Une tarification jugée pénalisante pour le secteur bio
Pour étayer ses conclusions, l’organisation a comparé les prix de 24 fruits et légumes durant l’année 2025. La méthode de calcul repose sur la différence entre le prix de vente aux consommateurs, hors TVA, et le prix agricole versé aux producteurs par les distributeurs.
L’écart de rentabilité semble particulièrement flagrant pour certains produits spécifiques. Par exemple, pour la tomate bio, le prix versé à l’agriculteur n’est que 44 % plus élevé que pour une tomate classique, alors que la marge prélevée par le magasin bondit de 113 %. Que Choisir Ensemble estime que ce mécanisme renchérit artificiellement le panier bio et demande une révision des politiques tarifaires pour favoriser une alimentation plus saine.

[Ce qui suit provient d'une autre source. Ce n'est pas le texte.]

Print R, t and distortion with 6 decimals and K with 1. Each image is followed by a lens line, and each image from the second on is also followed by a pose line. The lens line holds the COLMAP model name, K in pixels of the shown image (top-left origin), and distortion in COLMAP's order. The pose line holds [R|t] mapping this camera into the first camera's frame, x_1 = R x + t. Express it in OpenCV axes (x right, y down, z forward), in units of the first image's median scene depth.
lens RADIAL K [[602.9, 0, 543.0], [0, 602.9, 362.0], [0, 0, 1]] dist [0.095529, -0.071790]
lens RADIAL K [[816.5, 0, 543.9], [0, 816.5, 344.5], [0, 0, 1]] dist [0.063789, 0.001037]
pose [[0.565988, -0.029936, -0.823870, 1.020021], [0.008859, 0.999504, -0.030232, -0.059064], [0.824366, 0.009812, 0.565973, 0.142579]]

La réponse de la grande distribution
Face à ces accusations, la Fédération du commerce et de la distribution (FCD) a tenu à réagir. Sa direction des études affirme qu’aucune donnée publique ne permet de confirmer l’existence d’une « surmarge » systématique sur le bio par rapport au conventionnel.

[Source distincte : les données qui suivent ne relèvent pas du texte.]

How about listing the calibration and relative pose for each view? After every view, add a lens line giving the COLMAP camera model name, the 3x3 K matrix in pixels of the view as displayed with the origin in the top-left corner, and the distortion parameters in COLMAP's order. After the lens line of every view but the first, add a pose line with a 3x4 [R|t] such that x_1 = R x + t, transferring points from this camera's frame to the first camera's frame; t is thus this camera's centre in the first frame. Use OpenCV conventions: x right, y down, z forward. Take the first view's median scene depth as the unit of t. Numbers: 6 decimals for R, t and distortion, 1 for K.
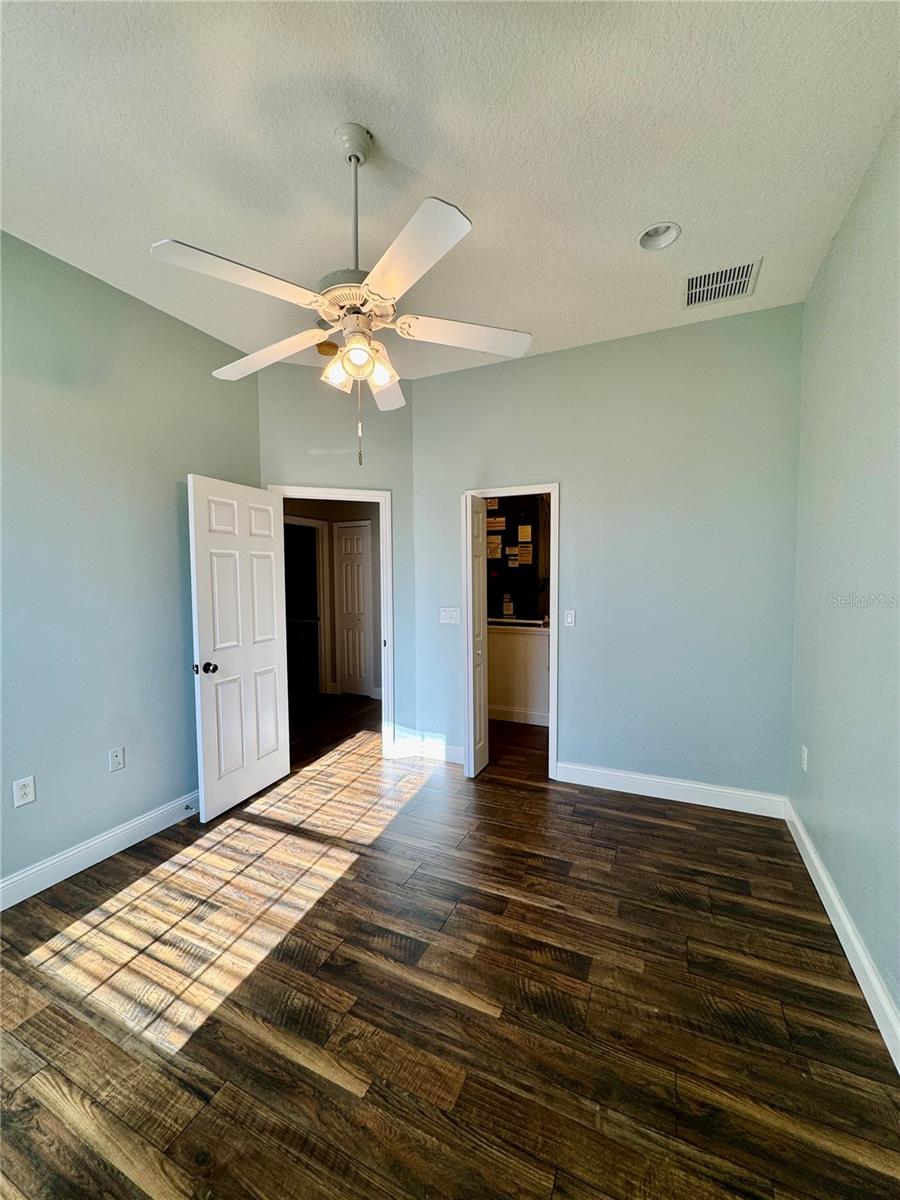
lens RADIAL K [[481.8, 0, 449.8], [0, 481.8, 603.8], [0, 0, 1]] dist [-0.000653, 0.000620]
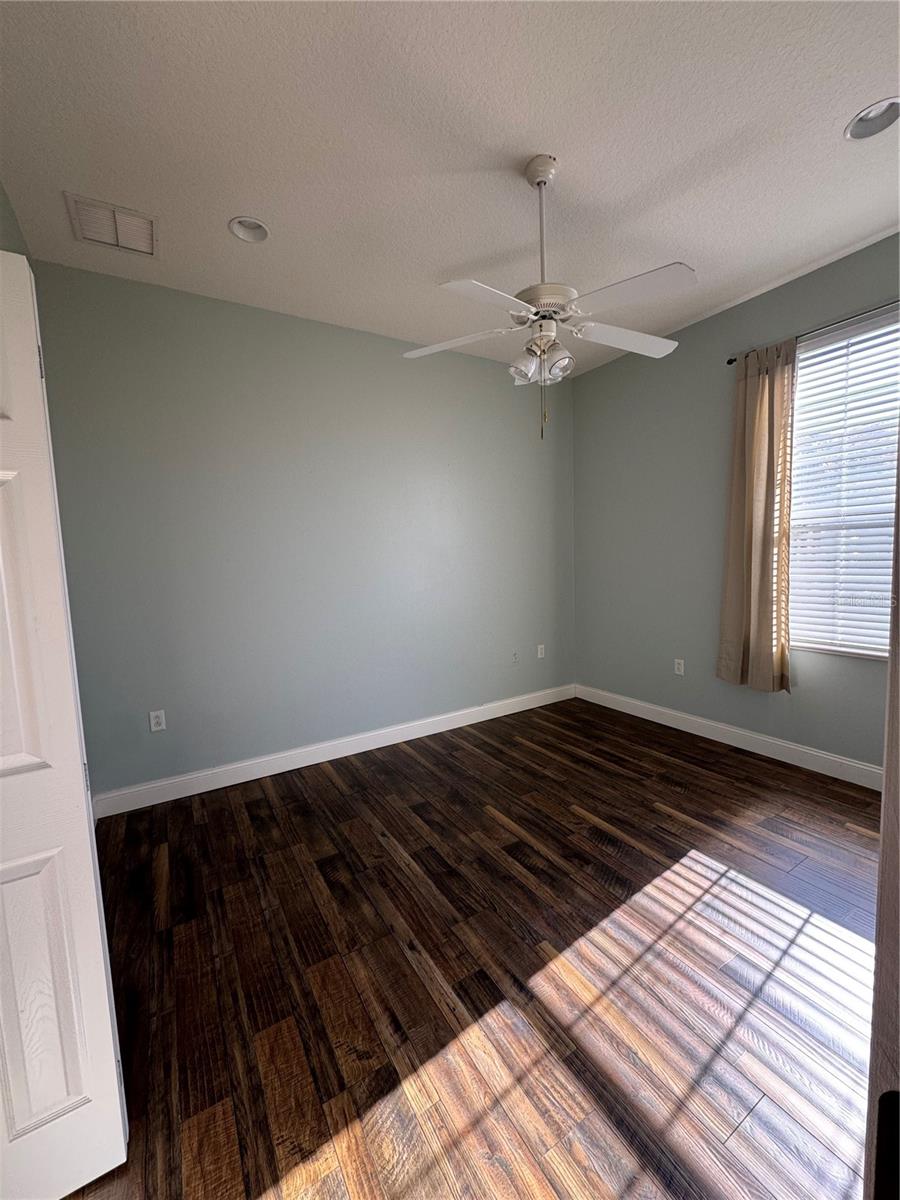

La FCD s’appuie sur les conclusions de l’Observatoire de la formation des prix et des marges des produits alimentaires. Selon cet organisme, les niveaux de marge seraient comparables, voire parfois inférieurs à ceux pratiqués dans les circuits spécialisés. Les professionnels du secteur rappellent que les prix plus élevés en rayon s’expliquent principalement par des coûts de production, de logistique et de conservation bien plus contraignants pour la filière biologique.